James A. Farley Post Office Building Redevelopment Project
The project documentation for the redevelopment of the James A. Farley Post Office Building has recently been finalized. The Farley Building (the post office building opposite Penn Station) is being transformed by the Empire State Development Corporation into a mixed use facility consisting of a new train station and train hall (Moynihan Station) and commercial space (office, retail and hospitality). The redevelopment of the Farley Building is the first of two steps in implementing Governor Cuomo’s vision for the Penn-Farley Complex - the second step of which is the overhaul and renovation of the adjoining Penn Station.

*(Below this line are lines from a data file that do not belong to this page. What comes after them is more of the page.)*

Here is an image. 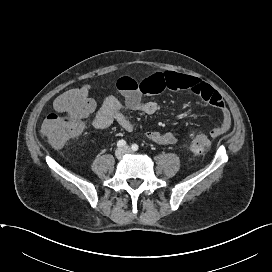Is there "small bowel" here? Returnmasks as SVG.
<instances>
[{
    "mask_svg": "<svg viewBox=\"0 0 272 272\" xmlns=\"http://www.w3.org/2000/svg\"><path fill=\"white\" fill-rule=\"evenodd\" d=\"M117 89L125 99V106L131 110L152 115L160 110L158 103L144 98L145 95L161 93L165 90H187L209 105L220 111L221 123L211 130L212 137H218L227 132L231 126V117L221 95L209 84L193 76L172 71L150 73L140 80L131 76H122L116 82ZM117 123L124 130L133 129L132 122L123 113V104L115 96H107L95 113L93 126L97 129H106ZM146 137L160 145H173L177 137L172 132L161 133L149 131Z\"/></svg>",
    "mask_w": 272,
    "mask_h": 272,
    "instance_id": "small-bowel-1",
    "label": "small bowel"
}]
</instances>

A joint venture of the Related Companies and Vornado Realty will use Skanska USA for the design-build redevelopment of the Farley Building. The site will be become a world class transportation facility over the next several years. The existing façade of the Farley Building will be retained, while the internal area will feature, in addition to the commercial space, a 210,000 square foot train hall (roughly the same size as the Grand Central Station concourse). A key feature of the train hall will be a giant skylight roof. When completed, Moynihan Station in the Farley Building will be the new site for Amtrak’s and the Long Island Rail Road’s train services in and out of New York City.

Seyfarth Shaw represented Skanska, USA on the project.

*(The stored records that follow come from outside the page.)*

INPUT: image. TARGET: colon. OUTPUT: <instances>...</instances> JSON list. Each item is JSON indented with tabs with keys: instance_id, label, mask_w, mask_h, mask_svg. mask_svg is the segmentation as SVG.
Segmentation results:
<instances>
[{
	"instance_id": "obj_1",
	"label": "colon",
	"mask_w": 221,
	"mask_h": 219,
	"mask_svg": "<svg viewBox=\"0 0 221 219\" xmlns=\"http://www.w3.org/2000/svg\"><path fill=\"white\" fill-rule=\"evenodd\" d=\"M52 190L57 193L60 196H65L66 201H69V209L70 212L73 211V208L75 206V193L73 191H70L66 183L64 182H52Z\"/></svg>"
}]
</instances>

If you have any questions please contact Bennett Greenberg or Alison Ashford.


Real Estate:

RPAPL Section 881: Access to Adjacent Property To Install Protective Measures
Property owners often need a license to enter an adjacent property in order to install protective measures in connection with repairs or improvements to their own properties.  In that situation, a license agreement is typically negotiated between the two adjacent owners.  However, if such an agreement cannot be reached, New York’s Real Property Actions and Proceedings Law Section 881 (“Section 881”) allows the owner seeking to perform the improvements or repairs to commence a special proceeding in New York Supreme Court to obtain a court-ordered license to enter the adjacent property.

Typically, Section 881 license applications to install protective measures on adjacent properties are granted.  The courts will grant an access license necessitated by elective developments and improvements on the adjacent property, not just mandatory work (such as façade repairs in connection with New York City’s Local Law 11). Courts have recognized the rights of owners to improve their property, not just their obligations to maintain it.  Accordingly, licenses to install protective measures on adjacent property pursuant to Section 881 have been granted for both maintenance and improvements.  However, courts have imposed various conditions on the grant of such licenses including, providing insurance, indemnities, undertakings and limiting the scope and duration of work.

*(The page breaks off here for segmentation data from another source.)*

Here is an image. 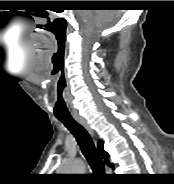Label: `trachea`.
Listing matches in <instances>:
<instances>
[{
    "mask_svg": "<svg viewBox=\"0 0 174 184\" xmlns=\"http://www.w3.org/2000/svg\"><path fill=\"white\" fill-rule=\"evenodd\" d=\"M59 121L74 135L93 172L97 174L103 173L104 163L87 130L73 118H59Z\"/></svg>",
    "mask_w": 174,
    "mask_h": 184,
    "instance_id": "1",
    "label": "trachea"
}]
</instances>
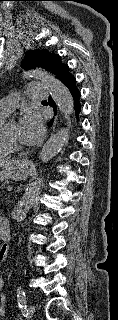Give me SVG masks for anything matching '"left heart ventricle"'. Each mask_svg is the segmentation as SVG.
Here are the masks:
<instances>
[{
  "instance_id": "left-heart-ventricle-1",
  "label": "left heart ventricle",
  "mask_w": 118,
  "mask_h": 320,
  "mask_svg": "<svg viewBox=\"0 0 118 320\" xmlns=\"http://www.w3.org/2000/svg\"><path fill=\"white\" fill-rule=\"evenodd\" d=\"M5 134L6 136L15 142L18 145H24L23 141L21 140L18 125L15 123H8L5 127Z\"/></svg>"
}]
</instances>
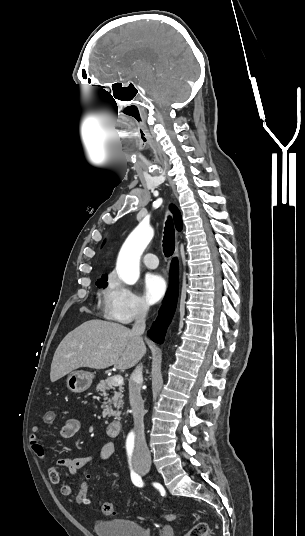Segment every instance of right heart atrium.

In DDG Warren v. Assouline Ritzthe Appellate Division, First Department also recognized that the owner whose property needs to be accessed has neither sought the intrusion nor derives any benefit from it and, accordingly, should not have to bear the costs resulting from the access.  Those costs include attorneys’ fees, engineering fees, architectural fees and compensation for loss of, or diminished use of, parts of the property, such as yards, terraces, balconies and roof decks.

The Appellate Division, First Department in In re Van Dorn Holdings, LLC v. 152 W. 58th Owners Corp., recently reiterated the foregoing by affirming an award of a monthly license fee until work was completed to an owner deprived of the use of a portion of his property.  The Appellate Division also affirmed the award of attorneys’ fees and engineers’ fees, noting that an adjacent property owner “should not be put in a position of either having to incur the costs of a design professional to ensure [the] work will not endanger his property, or having to grant access without being able to conduct a meaningful review of [the] plans.”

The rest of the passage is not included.